Repeat exactly the lines of the entries below from the one with "jar: none [541,272,607,393]" through the one with "wine bottle: present [613,341,630,402]", both ends included, and nothing else.

Top of THE DATA

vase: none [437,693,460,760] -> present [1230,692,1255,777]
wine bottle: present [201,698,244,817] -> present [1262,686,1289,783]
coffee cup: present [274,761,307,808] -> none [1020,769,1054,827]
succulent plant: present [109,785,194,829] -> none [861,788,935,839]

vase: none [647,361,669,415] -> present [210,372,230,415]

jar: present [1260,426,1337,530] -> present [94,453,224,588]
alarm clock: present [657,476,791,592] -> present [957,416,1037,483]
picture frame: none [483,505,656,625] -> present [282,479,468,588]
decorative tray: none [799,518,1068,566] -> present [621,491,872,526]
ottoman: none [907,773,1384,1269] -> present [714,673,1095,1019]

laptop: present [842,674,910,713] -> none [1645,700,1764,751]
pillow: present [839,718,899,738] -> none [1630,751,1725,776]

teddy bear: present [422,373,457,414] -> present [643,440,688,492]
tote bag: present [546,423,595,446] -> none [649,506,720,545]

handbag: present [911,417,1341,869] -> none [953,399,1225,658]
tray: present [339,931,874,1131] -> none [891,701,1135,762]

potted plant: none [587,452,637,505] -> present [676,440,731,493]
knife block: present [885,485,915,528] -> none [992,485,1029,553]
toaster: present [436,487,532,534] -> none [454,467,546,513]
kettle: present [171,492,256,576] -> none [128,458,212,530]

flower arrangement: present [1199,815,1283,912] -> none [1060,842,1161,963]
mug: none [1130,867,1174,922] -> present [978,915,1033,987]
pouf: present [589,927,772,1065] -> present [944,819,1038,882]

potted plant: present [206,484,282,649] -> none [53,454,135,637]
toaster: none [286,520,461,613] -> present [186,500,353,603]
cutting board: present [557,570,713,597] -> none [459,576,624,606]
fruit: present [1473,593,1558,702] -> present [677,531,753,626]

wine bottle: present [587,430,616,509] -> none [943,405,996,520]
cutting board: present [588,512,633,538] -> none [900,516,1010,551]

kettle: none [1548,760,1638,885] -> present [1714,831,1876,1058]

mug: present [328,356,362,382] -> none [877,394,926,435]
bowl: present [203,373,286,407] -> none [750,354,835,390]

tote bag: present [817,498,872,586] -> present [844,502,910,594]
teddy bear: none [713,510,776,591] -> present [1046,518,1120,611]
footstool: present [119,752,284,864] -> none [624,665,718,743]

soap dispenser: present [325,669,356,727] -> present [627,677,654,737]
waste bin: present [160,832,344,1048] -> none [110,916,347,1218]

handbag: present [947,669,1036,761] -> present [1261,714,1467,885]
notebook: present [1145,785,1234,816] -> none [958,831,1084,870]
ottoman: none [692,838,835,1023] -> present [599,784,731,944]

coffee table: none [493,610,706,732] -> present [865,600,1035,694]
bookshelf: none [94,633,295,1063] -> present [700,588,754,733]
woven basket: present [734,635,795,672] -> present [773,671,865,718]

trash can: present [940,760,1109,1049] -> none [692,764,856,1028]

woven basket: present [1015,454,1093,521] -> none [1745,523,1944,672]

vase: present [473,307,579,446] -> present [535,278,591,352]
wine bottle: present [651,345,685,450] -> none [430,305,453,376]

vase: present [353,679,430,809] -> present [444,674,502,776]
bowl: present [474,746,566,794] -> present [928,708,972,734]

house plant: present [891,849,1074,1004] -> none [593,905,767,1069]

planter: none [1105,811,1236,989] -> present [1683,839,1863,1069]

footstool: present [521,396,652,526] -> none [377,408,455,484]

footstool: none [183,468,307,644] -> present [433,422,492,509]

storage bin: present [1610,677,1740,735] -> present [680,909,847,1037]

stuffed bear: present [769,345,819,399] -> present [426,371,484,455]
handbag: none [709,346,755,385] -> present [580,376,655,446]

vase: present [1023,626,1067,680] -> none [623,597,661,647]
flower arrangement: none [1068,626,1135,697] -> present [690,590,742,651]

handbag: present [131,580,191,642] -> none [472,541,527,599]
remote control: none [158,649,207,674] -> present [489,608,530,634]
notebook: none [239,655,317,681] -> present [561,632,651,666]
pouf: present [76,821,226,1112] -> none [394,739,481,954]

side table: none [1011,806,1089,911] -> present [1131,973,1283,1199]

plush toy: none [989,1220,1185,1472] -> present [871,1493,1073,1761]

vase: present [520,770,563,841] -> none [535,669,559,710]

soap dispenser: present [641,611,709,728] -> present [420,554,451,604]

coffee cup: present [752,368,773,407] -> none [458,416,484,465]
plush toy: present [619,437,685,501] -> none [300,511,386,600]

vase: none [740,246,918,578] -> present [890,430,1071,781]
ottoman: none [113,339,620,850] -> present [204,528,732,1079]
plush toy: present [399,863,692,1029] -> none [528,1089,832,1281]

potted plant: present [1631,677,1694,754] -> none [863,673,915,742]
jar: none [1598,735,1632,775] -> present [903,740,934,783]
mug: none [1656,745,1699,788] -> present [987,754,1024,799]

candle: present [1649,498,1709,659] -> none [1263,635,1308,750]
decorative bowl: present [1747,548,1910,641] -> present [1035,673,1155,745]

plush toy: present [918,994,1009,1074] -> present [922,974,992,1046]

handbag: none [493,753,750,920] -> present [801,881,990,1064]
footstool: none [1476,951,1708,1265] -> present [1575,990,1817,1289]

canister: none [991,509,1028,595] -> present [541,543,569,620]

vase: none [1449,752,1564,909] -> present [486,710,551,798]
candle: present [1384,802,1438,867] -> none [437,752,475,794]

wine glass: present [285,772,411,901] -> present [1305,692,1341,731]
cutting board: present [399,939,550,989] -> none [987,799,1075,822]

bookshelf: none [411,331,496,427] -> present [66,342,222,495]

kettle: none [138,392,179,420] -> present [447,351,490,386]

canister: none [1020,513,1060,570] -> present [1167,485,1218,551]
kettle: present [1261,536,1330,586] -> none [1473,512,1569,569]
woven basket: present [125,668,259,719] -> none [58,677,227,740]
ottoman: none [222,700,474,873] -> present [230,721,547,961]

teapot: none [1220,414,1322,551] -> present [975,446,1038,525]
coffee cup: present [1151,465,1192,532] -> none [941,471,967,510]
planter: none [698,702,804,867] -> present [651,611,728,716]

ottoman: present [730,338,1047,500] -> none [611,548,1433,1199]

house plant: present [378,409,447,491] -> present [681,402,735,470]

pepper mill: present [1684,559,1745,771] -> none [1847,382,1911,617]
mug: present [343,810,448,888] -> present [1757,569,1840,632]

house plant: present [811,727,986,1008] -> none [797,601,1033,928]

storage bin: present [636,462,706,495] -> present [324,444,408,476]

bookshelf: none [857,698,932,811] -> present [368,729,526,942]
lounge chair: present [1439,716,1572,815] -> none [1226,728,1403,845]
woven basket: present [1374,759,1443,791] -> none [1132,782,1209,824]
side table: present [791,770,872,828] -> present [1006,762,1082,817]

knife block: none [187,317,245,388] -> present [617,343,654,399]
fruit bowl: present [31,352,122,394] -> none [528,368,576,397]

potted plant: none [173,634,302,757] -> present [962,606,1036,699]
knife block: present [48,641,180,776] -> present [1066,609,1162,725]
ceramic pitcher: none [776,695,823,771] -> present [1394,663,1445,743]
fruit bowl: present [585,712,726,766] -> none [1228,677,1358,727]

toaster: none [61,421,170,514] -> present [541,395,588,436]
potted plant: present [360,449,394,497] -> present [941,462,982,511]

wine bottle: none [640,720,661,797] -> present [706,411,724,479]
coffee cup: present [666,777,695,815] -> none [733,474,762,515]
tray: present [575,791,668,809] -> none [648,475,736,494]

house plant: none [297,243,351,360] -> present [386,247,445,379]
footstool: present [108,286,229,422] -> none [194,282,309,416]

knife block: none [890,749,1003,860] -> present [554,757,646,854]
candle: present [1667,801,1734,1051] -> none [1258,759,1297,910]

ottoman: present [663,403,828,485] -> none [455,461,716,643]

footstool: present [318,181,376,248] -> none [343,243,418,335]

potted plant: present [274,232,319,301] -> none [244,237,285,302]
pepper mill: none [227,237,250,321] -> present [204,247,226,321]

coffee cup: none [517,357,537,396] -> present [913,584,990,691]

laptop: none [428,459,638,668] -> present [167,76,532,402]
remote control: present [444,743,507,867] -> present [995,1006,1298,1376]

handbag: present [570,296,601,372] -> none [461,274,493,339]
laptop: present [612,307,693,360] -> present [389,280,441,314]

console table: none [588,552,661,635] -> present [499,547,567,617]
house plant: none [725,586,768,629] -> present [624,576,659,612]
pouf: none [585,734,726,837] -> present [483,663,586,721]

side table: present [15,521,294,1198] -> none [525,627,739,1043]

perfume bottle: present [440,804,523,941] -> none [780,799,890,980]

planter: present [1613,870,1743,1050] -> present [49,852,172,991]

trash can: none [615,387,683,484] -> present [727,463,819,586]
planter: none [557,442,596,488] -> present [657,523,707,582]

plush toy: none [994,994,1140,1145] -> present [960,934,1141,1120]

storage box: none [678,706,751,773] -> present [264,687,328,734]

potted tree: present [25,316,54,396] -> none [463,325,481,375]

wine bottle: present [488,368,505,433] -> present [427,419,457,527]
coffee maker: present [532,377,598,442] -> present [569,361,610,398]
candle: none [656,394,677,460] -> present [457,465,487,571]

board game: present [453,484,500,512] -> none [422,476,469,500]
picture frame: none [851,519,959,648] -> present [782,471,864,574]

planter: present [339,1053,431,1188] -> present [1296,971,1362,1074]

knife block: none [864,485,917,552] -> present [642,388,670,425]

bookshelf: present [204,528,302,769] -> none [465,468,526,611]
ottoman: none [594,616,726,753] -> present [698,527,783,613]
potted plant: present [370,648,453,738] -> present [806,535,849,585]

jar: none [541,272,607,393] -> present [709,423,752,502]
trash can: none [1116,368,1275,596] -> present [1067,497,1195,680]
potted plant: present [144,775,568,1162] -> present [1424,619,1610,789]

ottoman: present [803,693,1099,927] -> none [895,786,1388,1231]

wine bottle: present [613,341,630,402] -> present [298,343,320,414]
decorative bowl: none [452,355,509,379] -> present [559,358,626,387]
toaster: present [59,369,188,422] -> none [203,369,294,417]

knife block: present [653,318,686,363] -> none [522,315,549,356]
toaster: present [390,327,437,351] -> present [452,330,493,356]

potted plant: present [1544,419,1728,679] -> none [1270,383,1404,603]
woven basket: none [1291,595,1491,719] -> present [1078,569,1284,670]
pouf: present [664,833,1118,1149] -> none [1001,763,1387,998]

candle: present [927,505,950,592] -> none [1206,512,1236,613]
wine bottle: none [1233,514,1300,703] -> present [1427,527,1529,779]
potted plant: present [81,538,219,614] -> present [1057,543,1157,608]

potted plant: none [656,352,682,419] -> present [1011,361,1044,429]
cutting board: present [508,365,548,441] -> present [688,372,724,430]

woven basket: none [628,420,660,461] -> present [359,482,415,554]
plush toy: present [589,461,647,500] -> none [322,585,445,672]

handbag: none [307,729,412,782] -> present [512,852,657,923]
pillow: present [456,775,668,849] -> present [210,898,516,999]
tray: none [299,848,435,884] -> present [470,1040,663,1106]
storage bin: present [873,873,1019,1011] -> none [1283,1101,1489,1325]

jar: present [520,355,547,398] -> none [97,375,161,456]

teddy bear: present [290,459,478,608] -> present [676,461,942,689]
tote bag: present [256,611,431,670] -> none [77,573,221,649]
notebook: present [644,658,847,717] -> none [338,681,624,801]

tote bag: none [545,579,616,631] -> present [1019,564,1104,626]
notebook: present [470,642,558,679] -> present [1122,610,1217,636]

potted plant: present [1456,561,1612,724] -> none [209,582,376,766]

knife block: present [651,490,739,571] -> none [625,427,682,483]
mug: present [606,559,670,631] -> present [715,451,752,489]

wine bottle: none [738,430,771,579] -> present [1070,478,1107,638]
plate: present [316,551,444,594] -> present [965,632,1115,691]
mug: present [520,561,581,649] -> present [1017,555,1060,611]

Bottom of THE DATA

▶ _EXERCISE RESULT_:
jar: none [541,272,607,393] -> present [709,423,752,502]
trash can: none [1116,368,1275,596] -> present [1067,497,1195,680]
potted plant: present [144,775,568,1162] -> present [1424,619,1610,789]

ottoman: present [803,693,1099,927] -> none [895,786,1388,1231]

wine bottle: present [613,341,630,402] -> present [298,343,320,414]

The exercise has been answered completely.